LETTRE A LA BIEN-AIMÉE
Georges, prêtre ouvrier, était heureux de l’être. Aussi, en 1954, l’ultimatum de Pie XII mettant une fin brutale au travail de ces prêtres, fut-il pour lui un véritable traumatisme. « Dans les mois qui ont suivi mars 1954, je me suis senti abandonné par l’Eglise. Malgré l’usine, les camarades, les invitations des uns et des autres, je souffrais d’une grande solitude. Un soir, chez des amis proches, je fis la connaissance de Simone. Par la suite nous nous reverrons comme dans une auberge au bord du chemin. Le chemin fut long, les auberges nombreuses.
Insoumis, je désirais encore que l’Eglise accepte de reconnaître des prêtres différents dans un monde différent. Et je ne voulais pas, en ce qui me concerne, que l’Eglise puisse utiliser notre mariage comme explication facile de l’interdiction des prêtres ouvriers. L’enjeu était de taille et c’était de ma part un genre de ferveur désespérée.
Sans rien exiger, Simone a vécu pendant dix-neuf années une attente bien trop longue. Elle ne voulait pas me détourner de ma mission, me disait-elle. Patiemment, elle a attendu que, enfin libre, je lui dise « Je t’aime, viens demeurer avec moi. » Jusqu’à la fin de ma vie, je garderai l’admiration de l’immense patience de cet amour. Nous avons vécu dix-neuf années sans nous cacher de tous nos amis respectifs. Durant ces années d’attente, nous avons connu des heures et des jours de grand bonheur. Puis, nous nous sommes mariés… il y a plus de trente ans.
Je suis toujours ému et un peu amer, à la pensée de toutes ces femmes qui ont aimé et aiment des prêtres et qui partagent cet amour dans l’ombre. Femmes généreuses, femmes injustement sacrifiées.
J’aurais pu obtenir facilement ma réduction à l’état laïc, ce que je ne ferai jamais. Cela reviendrait à renier tout mon engagement dans la vie. Ce ne serait qu’un arrangement personnel, une remise dans la règle, une décision administrative qui ne règlerait rien sur le fond. Je dis avoir payé un lourd tribut à l’Eglise pour cette attente de dix-neuf années. C’est vrai, mais insuffisant. C’est Simone qui a payé le tribut le plus lourd et c’est ma condition qui la lui a fait payer. Mariés à cinquante ans, nous n’avons pas pu avoir d’enfants. Pour l’honneur de Simone, et à son corps défendant, je me dois d’écrire ce qui va suivre.

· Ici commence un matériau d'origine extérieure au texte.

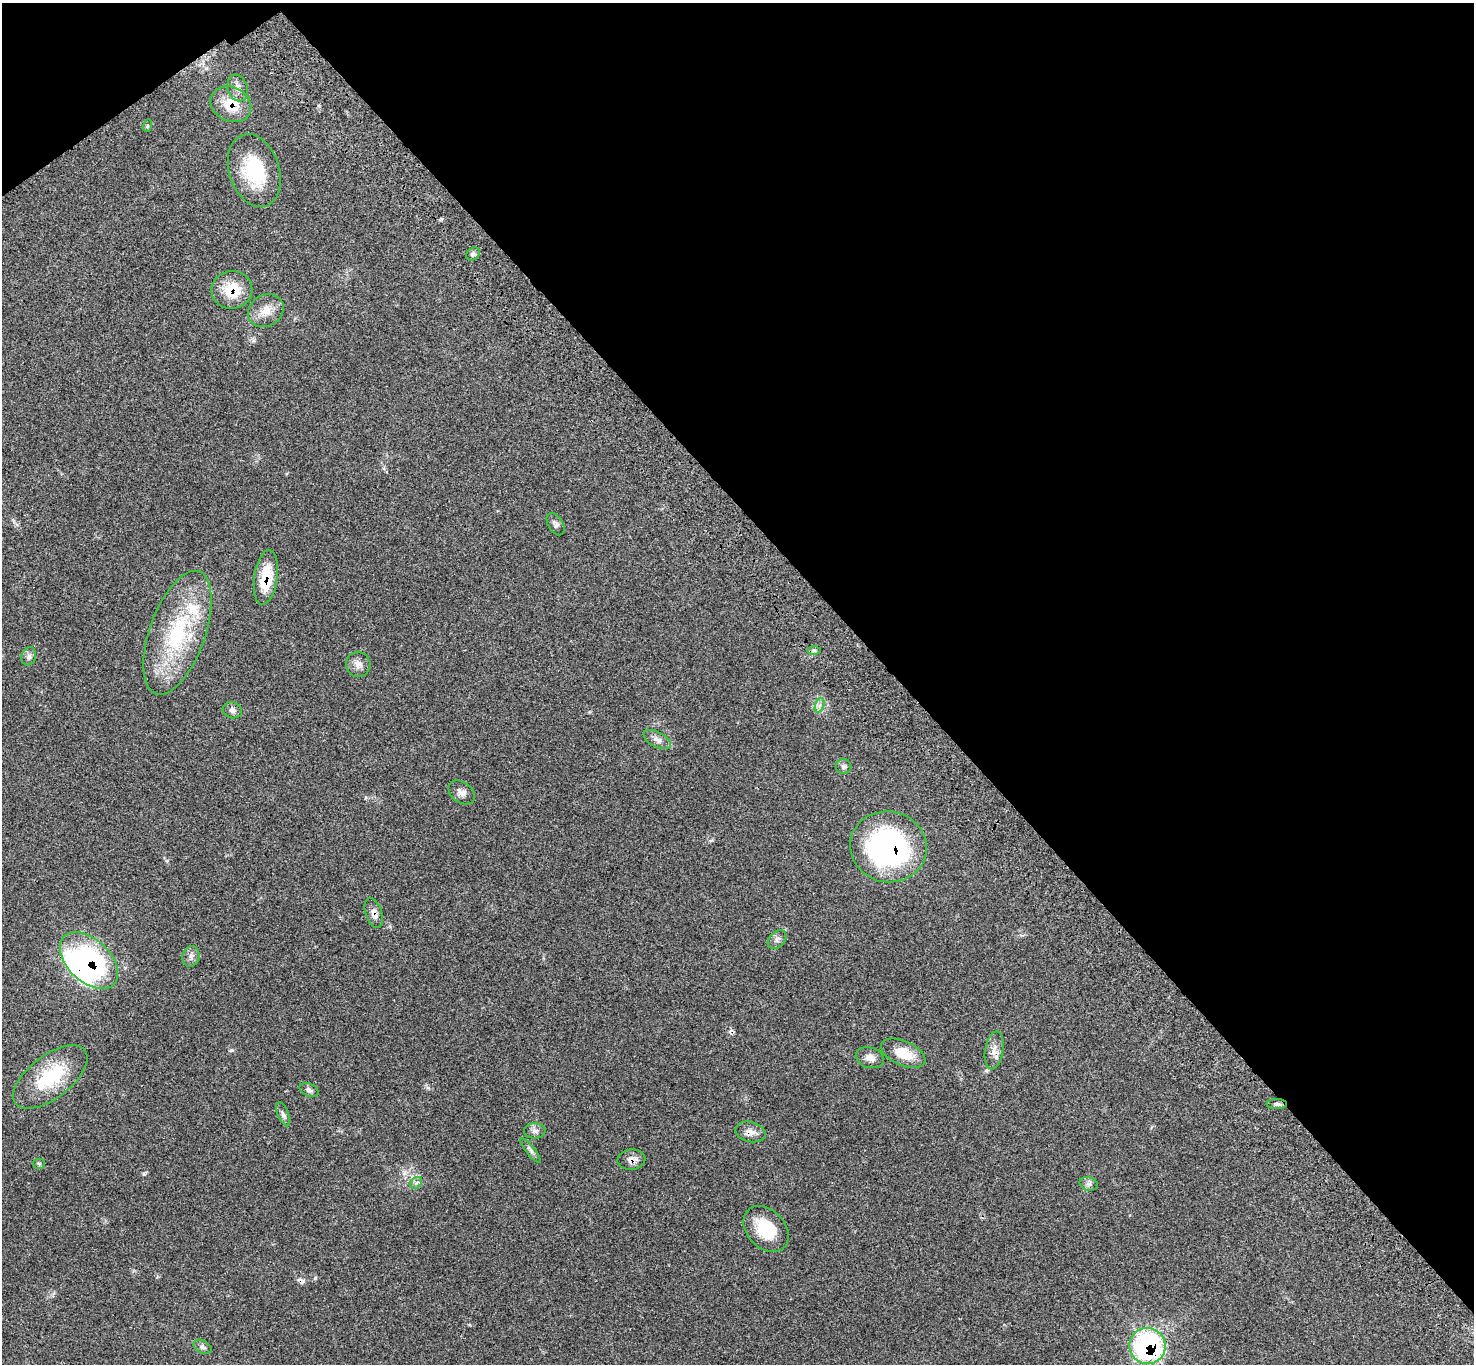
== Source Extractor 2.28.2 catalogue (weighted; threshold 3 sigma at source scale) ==
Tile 3 of 4 x 4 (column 3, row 1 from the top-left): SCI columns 3050-4521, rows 4327-5688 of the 6102 x 6074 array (HDU 1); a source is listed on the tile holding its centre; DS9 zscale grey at full resolution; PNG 1476 x 1366 px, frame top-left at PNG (2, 3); each listed source drawn as its Kron ellipse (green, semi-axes under 4 px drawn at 4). Shown black and unused: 40% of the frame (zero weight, under 3 of 4 exposures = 6% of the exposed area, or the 3 px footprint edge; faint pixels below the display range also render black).
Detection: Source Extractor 2.28.2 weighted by HDU 2 'WHT'; one run over the whole footprint, this tile lists its part. Background 0.058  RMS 0.0056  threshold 0.025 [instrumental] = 3 sigma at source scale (4.5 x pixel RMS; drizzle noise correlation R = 1.50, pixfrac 1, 0.05/0.05 arcsec/px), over >= 5 px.
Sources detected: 44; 1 inside a brighter object's white glare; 2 cosmic-ray / hot-pixel residue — neither listed nor drawn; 1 inside a brighter listed object's ellipse — not listed separately; the other 40 listed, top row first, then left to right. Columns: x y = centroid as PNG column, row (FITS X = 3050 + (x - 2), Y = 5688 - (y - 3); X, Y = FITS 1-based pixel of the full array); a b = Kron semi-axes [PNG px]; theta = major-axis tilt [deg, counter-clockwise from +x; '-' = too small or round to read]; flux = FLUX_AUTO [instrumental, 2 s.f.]
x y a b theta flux
238 88 14 10 -71 3.6
231 104 21 17 -27 14
147 126 6 4 72 0.59
254 171 37 25 -72 31
473 254 7 5 42 1.4
232 290 20 19 - 16
266 311 19 15 31 7.7
556 524 12 7 -59 1.8
266 577 28 11 82 17
177 633 65 28 71 53
814 650 7 4 0 1
29 656 9 7 73 1.8
358 664 12 12 - 3.7
820 705 7 4 70 1.6
232 710 10 8 -17 2
657 740 15 7 -28 3.3
844 766 8 7 - 1.5
462 792 15 10 -39 3.2
888 847 38 35 -12 120
374 913 15 8 -70 3.3
777 939 11 7 46 2.1
191 957 10 8 77 2.4
89 961 35 21 -44 81
994 1050 19 9 81 4.3
903 1053 24 12 -24 11
870 1058 14 10 -16 3.8
50 1077 44 21 37 30
309 1090 10 6 -25 1.8
1277 1104 10 5 0 1.4
283 1114 12 5 -68 1.6
535 1131 11 7 2 2.1
750 1132 15 10 -14 3.7
531 1150 15 4 -52 1.7
631 1160 14 10 5 3.5
39 1164 5 5 - 0.77
416 1183 6 5 - 1.3
1089 1184 9 6 -14 1.7
766 1229 26 19 -46 18
1147 1346 18 18 - 85
203 1347 10 6 -28 1.6
Overlapping masked pixels (flux is a lower limit): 9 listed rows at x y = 231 104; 232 290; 266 577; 888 847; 374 913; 89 961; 750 1132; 631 1160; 1147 1346
Unlisted compact peaks at least as high as the median listed source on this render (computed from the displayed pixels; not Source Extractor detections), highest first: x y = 144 1174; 231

Il fallait bien qu’elle soit d’une trempe peu ordinaire pour accepter une situation qui l’aura privée d’une union plus féconde. Aujourd’hui, je lui demande pardon pour l’avoir privée de ces joies inconnues. Je ne la remercierai jamais assez de m’avoir tant aimé. Sa modestie dût-elle en souffrir, je voudrais révéler quelques actes de sa vie qui traduisent à quel point l’intelligence du cœur ne connaît pas de limites :
A 20 ans, le dimanche, avec un groupe d’amies, elle va chanter dans les hôpitaux pour distraire les malades. A 25 ans, elle prend en charge un jeune paumé sans famille pour l’entourer et l’aider à préparer un autre avenir. Il aura des enfants et nous serons un peu de cette famille qui reste une belle histoire d’amour.
A Paris, elle travaille à l’association « Le Nid » comme éducatrice pour l’accueil de jeunes prostituées. Par la suite, dans la mouvance de la Mission de Paris, elle entre comme ouvrière spécialisée dans une entreprise de radiotélévision. Elle travaille ensuite au centre d’orientation sociale des étrangers. Puis elle galère dans diverses boites et vit pauvrement en hôtel meublé.
Pour aider une amie en difficulté, elle emprunte de l’argent qu’elle remboursera en faisant du baby setting le soir après son travail. Voilà quelques traits caractéristiques de cette femme qui avait pris dans sa jeunesse le meilleur miel que ses parents lui avaient donné.
Elle n’a cessé de s’émerveiller devant des petits enfants, le chant de l’oiseau, le notes de musique égrenées dans les couloirs du métro…Simone a embelli ma vie grâce à cet amour respectueux, gratuit, délicat, défiant toutes les saisons comme ces petites fleurs au bord des routes. Elle a cherché à multiplier les petits bonheurs en toutes choses. Cela fait cinquante ans que je la vois et pourtant, aujourd’hui encore, c’est comme la première fois.
Maintenant que j’ai dépassé les quatre-vingts ans, je peux dire que sans les nombreux camarades que j’ai rencontrés, ma vie n’aurait été que plume au vent. Sans Simone que serais-je devenu ? C’est un peu comme si elle m’avait tenu la main pour retracer ces cinquante années de vie partagée.